I currently have 2x120GB Samsung 840 EVOs in RAID0 via Intel RST.
I recently purchased a 250GB Samsung 850 EVO and I am looking to move everything from the 2x120GB 840 EVOs to the 250GB 850 EVO.

I am familiar with cloning, but only from one drive to another single drive. I've never cloned a RAID array, and I am not sure it is even possible. IIRC, RAID uses different boot drivers or something like that, which is why I'm not sure if cloning a RAID array to a single drive is possible.

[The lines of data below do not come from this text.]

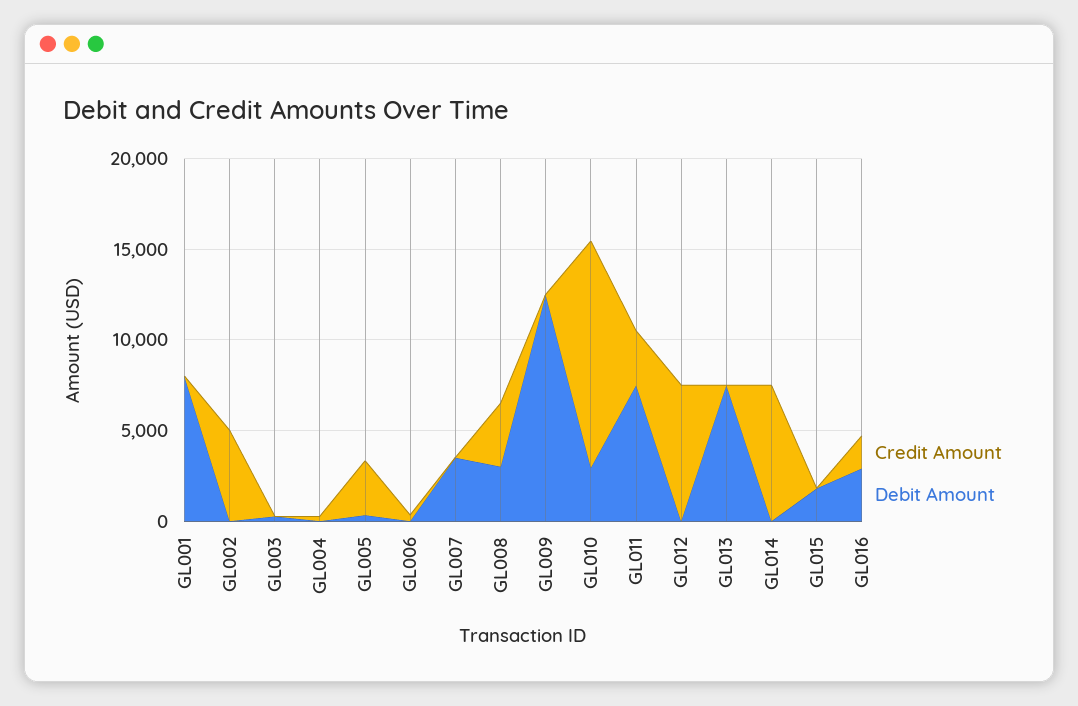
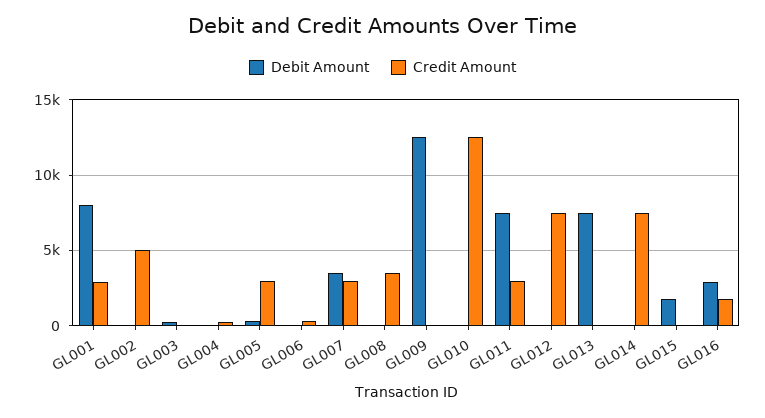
Credit Amount, GL001: 0 -> 3000
Credit Amount, GL007: 0 -> 3000
Debit Amount, GL008: 3000 -> 0
Debit Amount, GL010: 3000 -> 0

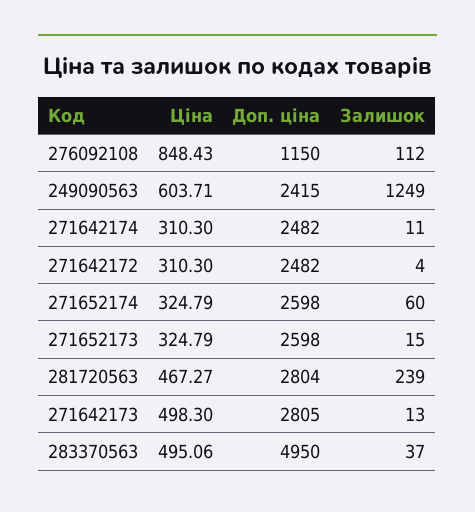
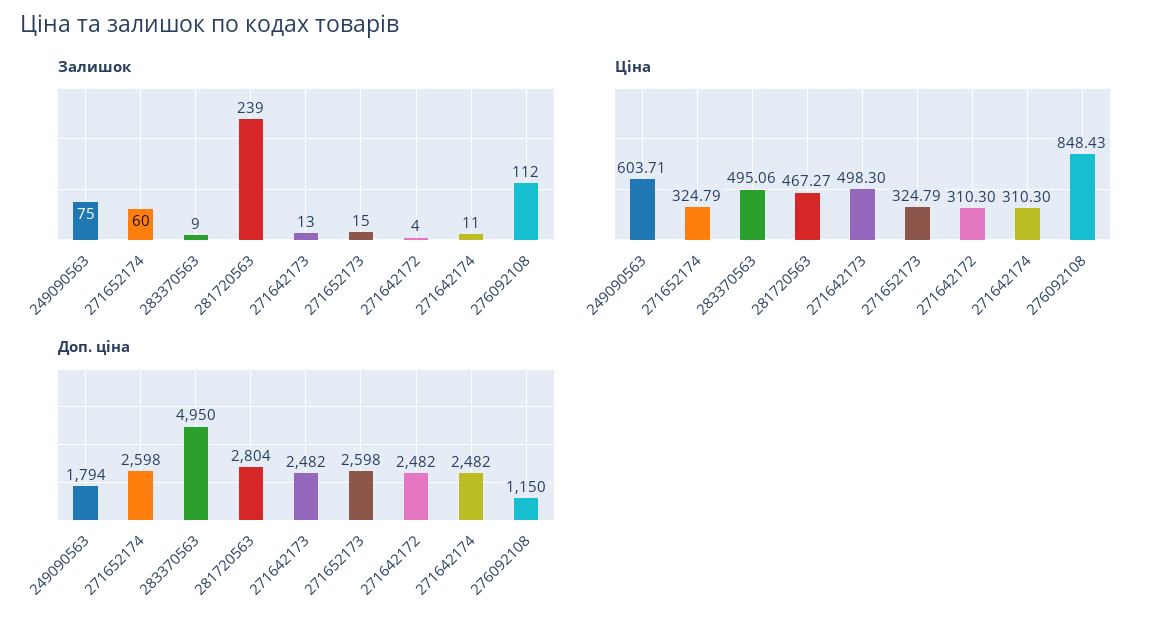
Доп. ціна, 249090563: 2415 -> 1794
Залишок, 249090563: 1249 -> 75
Доп. ціна, 271642173: 2805 -> 2482
Залишок, 283370563: 37 -> 9

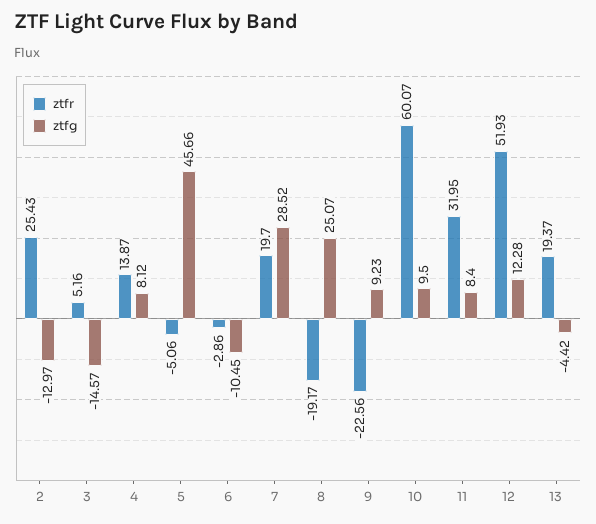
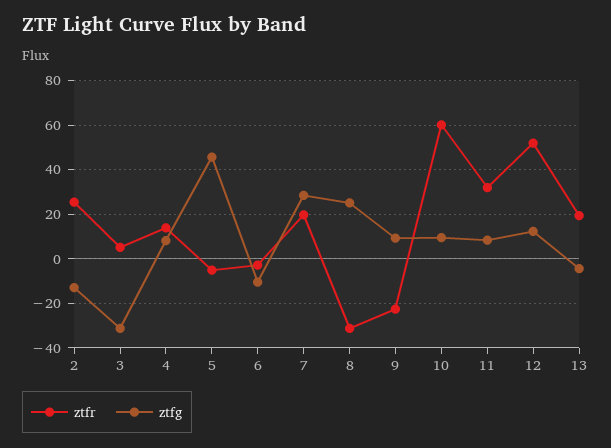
ztfg, 3: -14.57 -> -30
ztfr, 8: -19.17 -> -30

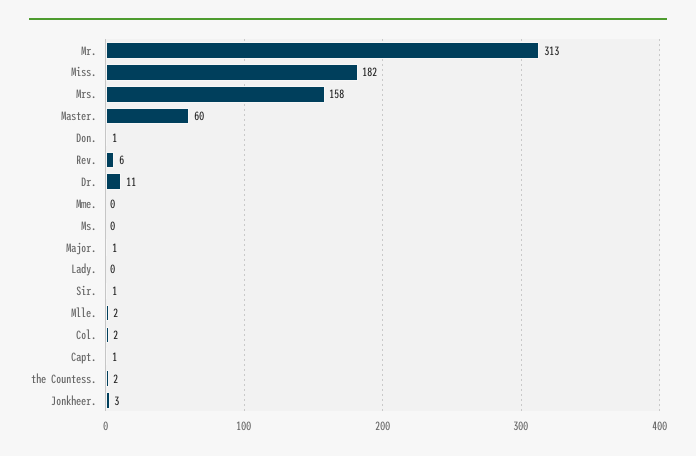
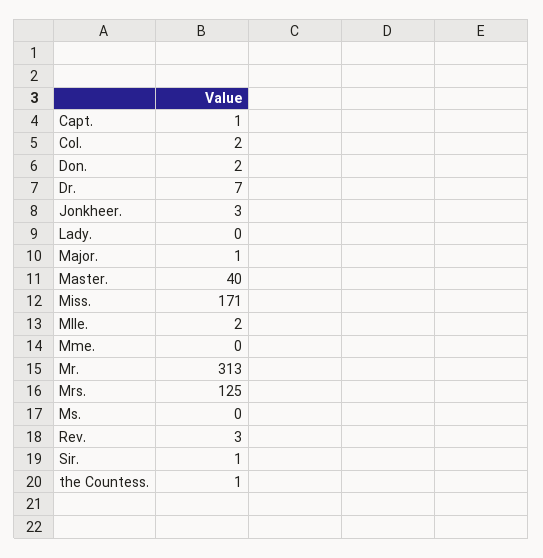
Miss.: 182 -> 171
Mrs.: 158 -> 125
Master.: 60 -> 40
Don.: 1 -> 2
Rev.: 6 -> 3
Dr.: 11 -> 7
the Countess.: 2 -> 1

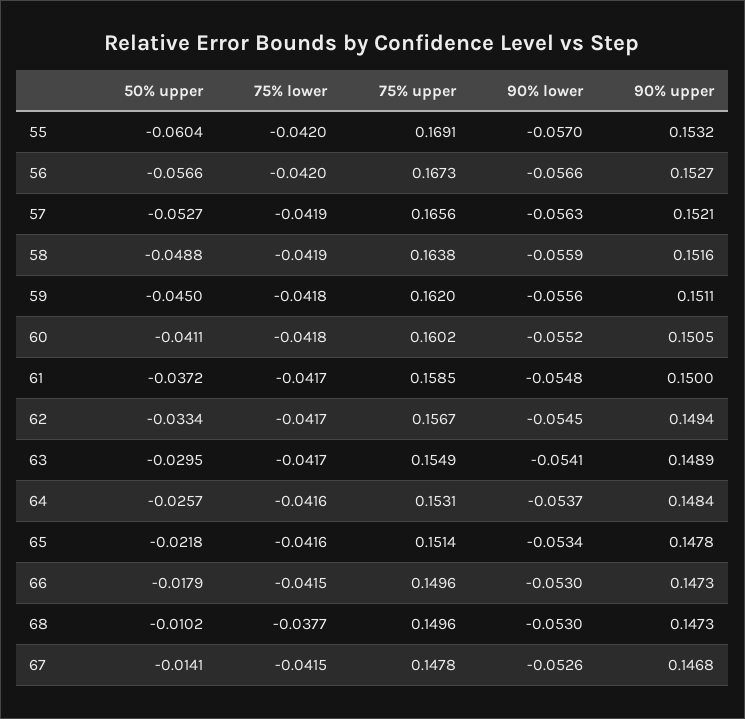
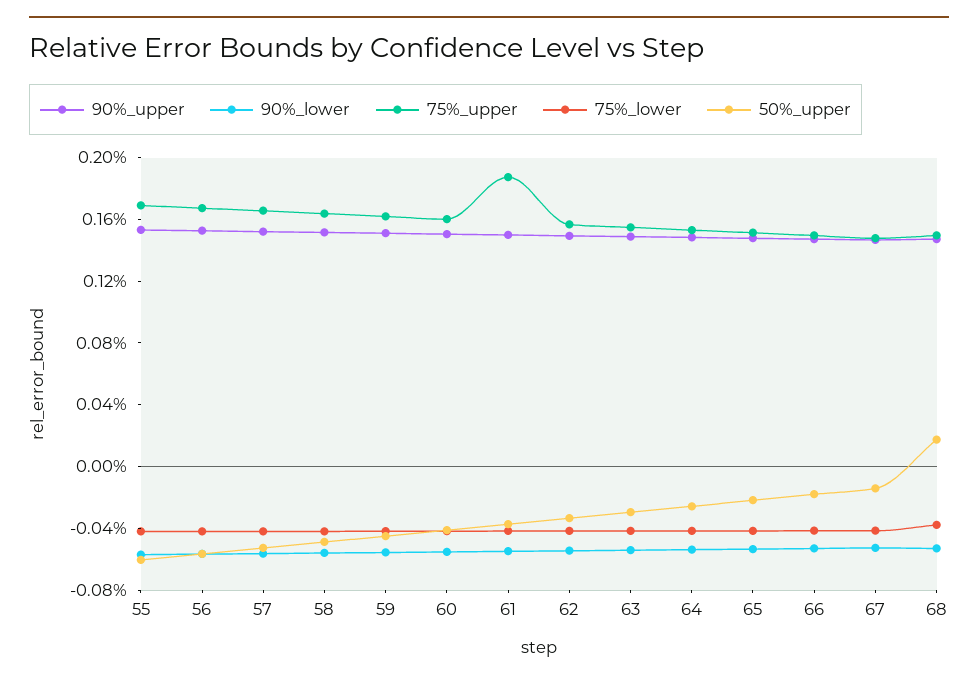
75% upper, 61: 0.1585 -> 0.19
50% upper, 68: -0.0102 -> 0.02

I want to be able to revert my SATA mode back to AHCI.


----------



## DarthBaggins (Dec 28, 2015)

I would think it would only be possible if you had it in RAID 1 due to the mirroring vs striping.  I too would like to know if this is possible (want to up to RAID 5 or 10 soon if I snag a couple more 128GB Pros)


----------



## JalleR (Dec 28, 2015)

I' not 100% but i pretty sure you just do the same as if it was from one to another.

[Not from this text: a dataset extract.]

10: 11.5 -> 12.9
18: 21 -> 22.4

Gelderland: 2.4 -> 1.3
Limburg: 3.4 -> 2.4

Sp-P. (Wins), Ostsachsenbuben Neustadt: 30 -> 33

changing to AHCI mode only requires that windows has the driver for the hard desk controler, and that is present if you are running a Raid setup.


----------



## qubit (Dec 28, 2015)

Just use Paragon Hard Disk Manager which can do it easily.


----------



## Melophile (Dec 28, 2015)

JalleR said:


> I' not 100% but i pretty sure you just do the same as if it was from one to another.
> 
> changing to AHCI mode only requires that windows has the driver for the hard desk controler, and that is present if you are running a Raid setup.



Well I was able to successfully clone my RAID array to a single drive, but one problem. When I revert my SATA mode back to AHCI, I am unable to boot into Windows. I'm assuming the reason for this is because when I cloned my RAID array to the single drive, it cloned the boot drivers for RAID. It seems I do not have the boot drivers for AHCI.


----------



## cdawall (Dec 28, 2015)

I have done it in both directions literally no different than cloning a normal drive.


----------



## newtekie1 (Dec 28, 2015)

Changing the SATA mode after Windows is installed is possible.  It doesn't really relate to the fact that the drives were in RAID before and now you have a single, it is just that Windows doesn't handled switching the SATA controller mode.

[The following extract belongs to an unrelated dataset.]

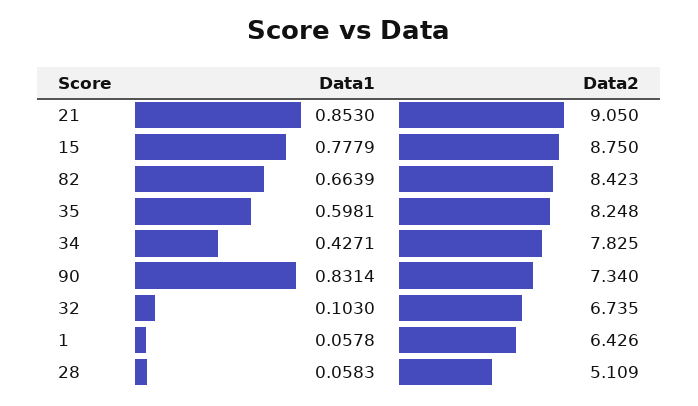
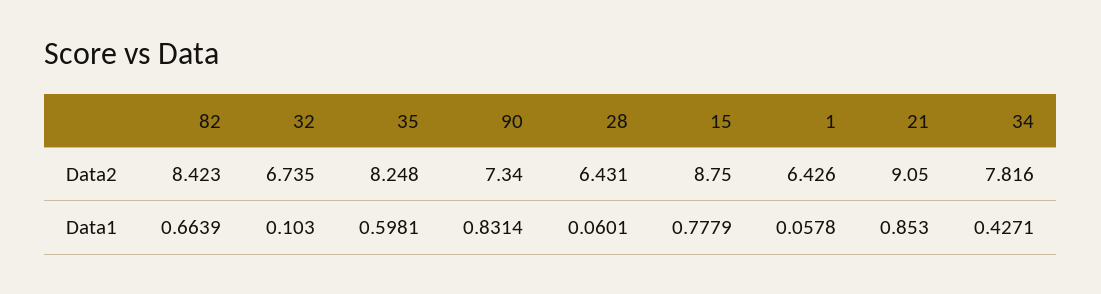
Data2, 34: 7.825 -> 7.816
Data1, 28: 0.0583 -> 0.0601
Data2, 28: 5.109 -> 6.431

There is a registry hack you can do to switch back to ACHI from RAID.

Though I'd just leave it in RAID mode, there really isn't any advantage to switching back to ACHI.


----------



## Static~Charge (Dec 28, 2015)

How to Change SATA Hard Disk Mode from IDE to AHCI/RAID in BIOS after Installing Windows

http://www.askvg.com/how-to-change-...o-ahci-raid-in-bios-after-installing-windows/


----------